CLAUDE.md should contain only information Claude Code cannot derive from reading the codebase: non-standard build commands, hard constraints Claude Code regularly violates without being told, external system references not visible in any file, and project-specific deviations from standard patterns. Everything derivable from package.json, directory structure, or existing file contents belongs outside CLAUDE.md.

How many MCP servers should I use with Claude Code?

The minimum needed for the current phase of work. Each connected MCP server adds tool names to Claude Code's active tool list, increasing routing noise before the first prompt. Disconnect servers that have not been actively used in the last two weeks. Reconnecting takes under thirty seconds.

How do I make Claude Code perform better on complex projects?

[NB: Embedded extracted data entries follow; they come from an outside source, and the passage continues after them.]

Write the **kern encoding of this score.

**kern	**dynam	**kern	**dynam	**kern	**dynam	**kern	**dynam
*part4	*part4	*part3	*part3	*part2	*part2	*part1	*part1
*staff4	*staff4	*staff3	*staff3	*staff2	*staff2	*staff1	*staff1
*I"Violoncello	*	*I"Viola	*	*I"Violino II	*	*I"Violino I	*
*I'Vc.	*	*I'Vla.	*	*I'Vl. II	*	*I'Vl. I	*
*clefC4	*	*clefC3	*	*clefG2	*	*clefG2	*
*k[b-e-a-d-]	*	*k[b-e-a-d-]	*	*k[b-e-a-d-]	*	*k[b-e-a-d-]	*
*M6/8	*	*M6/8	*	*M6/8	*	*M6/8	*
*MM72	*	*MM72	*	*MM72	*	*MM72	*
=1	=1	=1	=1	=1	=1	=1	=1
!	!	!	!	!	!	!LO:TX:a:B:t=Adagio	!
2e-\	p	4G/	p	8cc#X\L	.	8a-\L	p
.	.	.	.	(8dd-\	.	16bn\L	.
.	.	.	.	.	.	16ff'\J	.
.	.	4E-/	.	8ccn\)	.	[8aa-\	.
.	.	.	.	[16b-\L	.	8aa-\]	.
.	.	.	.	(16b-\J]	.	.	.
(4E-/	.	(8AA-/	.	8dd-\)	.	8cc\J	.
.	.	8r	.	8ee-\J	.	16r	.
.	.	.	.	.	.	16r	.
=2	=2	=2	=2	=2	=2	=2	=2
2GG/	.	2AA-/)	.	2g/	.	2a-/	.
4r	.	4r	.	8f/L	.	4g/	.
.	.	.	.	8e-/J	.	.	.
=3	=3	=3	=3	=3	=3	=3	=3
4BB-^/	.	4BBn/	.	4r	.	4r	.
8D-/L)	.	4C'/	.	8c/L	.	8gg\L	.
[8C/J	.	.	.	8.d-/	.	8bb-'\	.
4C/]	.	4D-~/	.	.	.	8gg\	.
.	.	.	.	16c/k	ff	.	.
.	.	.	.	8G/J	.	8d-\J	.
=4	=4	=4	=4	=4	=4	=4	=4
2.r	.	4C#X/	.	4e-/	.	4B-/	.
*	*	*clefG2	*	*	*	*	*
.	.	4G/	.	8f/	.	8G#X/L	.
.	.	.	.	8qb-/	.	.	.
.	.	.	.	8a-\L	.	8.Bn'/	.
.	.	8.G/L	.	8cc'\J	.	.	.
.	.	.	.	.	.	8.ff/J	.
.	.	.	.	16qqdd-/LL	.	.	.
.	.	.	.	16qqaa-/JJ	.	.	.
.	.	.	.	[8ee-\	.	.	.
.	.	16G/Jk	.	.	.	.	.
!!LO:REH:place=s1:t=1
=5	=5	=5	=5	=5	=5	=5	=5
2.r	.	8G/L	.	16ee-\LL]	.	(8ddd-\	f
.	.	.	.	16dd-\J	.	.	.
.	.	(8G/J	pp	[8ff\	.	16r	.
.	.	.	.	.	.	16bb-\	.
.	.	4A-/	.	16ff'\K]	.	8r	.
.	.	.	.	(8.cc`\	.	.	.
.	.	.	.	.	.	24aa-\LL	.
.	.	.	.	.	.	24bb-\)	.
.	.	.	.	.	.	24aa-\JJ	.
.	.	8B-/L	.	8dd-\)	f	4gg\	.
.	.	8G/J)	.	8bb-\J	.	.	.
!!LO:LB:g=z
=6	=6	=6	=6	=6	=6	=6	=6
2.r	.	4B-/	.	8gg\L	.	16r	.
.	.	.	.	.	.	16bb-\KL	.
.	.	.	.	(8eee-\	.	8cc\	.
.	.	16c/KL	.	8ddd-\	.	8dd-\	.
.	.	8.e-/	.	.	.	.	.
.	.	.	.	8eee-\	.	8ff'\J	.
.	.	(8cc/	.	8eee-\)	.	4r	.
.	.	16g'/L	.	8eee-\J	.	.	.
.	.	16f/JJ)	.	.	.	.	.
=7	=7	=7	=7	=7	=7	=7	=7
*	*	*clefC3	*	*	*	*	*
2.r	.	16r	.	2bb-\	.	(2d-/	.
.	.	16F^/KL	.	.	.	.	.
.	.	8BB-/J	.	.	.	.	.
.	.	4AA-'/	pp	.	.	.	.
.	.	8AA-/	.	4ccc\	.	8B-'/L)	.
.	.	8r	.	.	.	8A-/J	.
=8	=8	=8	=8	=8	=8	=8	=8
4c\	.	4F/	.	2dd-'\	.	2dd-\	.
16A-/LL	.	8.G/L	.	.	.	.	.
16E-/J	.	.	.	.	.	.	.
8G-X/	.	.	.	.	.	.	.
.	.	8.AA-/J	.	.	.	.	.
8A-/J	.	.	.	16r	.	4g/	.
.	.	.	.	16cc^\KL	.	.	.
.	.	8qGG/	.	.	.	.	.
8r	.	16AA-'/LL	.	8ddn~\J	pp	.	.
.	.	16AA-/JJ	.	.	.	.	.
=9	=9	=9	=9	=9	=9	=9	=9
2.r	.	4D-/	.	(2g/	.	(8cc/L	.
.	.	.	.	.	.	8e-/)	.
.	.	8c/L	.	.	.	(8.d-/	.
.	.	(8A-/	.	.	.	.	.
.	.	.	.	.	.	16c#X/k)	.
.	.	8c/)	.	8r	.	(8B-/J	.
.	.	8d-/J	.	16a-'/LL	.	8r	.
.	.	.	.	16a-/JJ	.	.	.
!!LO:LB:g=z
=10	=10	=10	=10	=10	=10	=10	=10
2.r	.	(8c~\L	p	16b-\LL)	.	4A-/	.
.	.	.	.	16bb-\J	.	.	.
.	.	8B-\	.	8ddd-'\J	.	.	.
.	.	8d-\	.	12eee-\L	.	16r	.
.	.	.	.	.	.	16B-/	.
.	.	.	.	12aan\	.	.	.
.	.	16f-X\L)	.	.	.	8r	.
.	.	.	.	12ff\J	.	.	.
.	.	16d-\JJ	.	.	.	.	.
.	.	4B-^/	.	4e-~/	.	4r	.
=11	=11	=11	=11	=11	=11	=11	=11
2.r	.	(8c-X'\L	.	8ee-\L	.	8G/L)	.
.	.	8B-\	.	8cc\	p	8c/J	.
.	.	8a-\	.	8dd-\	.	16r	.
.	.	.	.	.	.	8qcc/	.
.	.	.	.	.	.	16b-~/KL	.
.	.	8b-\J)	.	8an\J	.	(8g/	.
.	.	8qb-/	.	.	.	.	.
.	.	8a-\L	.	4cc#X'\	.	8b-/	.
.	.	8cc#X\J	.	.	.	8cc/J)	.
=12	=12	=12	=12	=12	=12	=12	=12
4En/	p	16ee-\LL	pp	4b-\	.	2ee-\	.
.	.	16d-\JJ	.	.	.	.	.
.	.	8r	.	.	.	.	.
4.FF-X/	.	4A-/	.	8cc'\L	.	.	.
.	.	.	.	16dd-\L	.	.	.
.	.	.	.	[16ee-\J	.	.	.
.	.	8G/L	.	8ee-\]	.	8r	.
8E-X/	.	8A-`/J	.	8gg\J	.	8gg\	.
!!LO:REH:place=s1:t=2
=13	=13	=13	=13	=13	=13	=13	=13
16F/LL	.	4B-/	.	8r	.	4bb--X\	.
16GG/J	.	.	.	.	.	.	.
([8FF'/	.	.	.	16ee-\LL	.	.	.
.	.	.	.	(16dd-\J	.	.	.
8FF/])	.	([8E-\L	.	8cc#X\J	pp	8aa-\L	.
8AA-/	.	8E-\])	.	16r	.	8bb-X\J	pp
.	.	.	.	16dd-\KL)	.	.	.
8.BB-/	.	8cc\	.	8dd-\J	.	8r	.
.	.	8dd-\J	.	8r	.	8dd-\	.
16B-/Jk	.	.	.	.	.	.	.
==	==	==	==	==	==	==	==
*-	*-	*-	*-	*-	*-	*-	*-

Complex projects amplify context quality problems — the more moving parts in a codebase, the more Claude Code depends on its context being accurate and specific. The highest-impact actions: trim CLAUDE.md to only hard constraints and non-derivable instructions, maintain a manually curated memory system rather than relying on auto-capture, and use /clear between distinct task types within a session.

Does the CLAUDE.md file affect Claude Code performance directly?

Yes. Claude Code reads CLAUDE.md at the start of every session and applies it as a constraint layer over its responses. A CLAUDE.md with high-signal, specific instructions produces precise responses. A CLAUDE.md with derivable, generic, or outdated instructions adds noise to the context. Signal density matters more than file length — 20 lines of hard constraints outperforms 300 lines mixing constraints with derivable observations.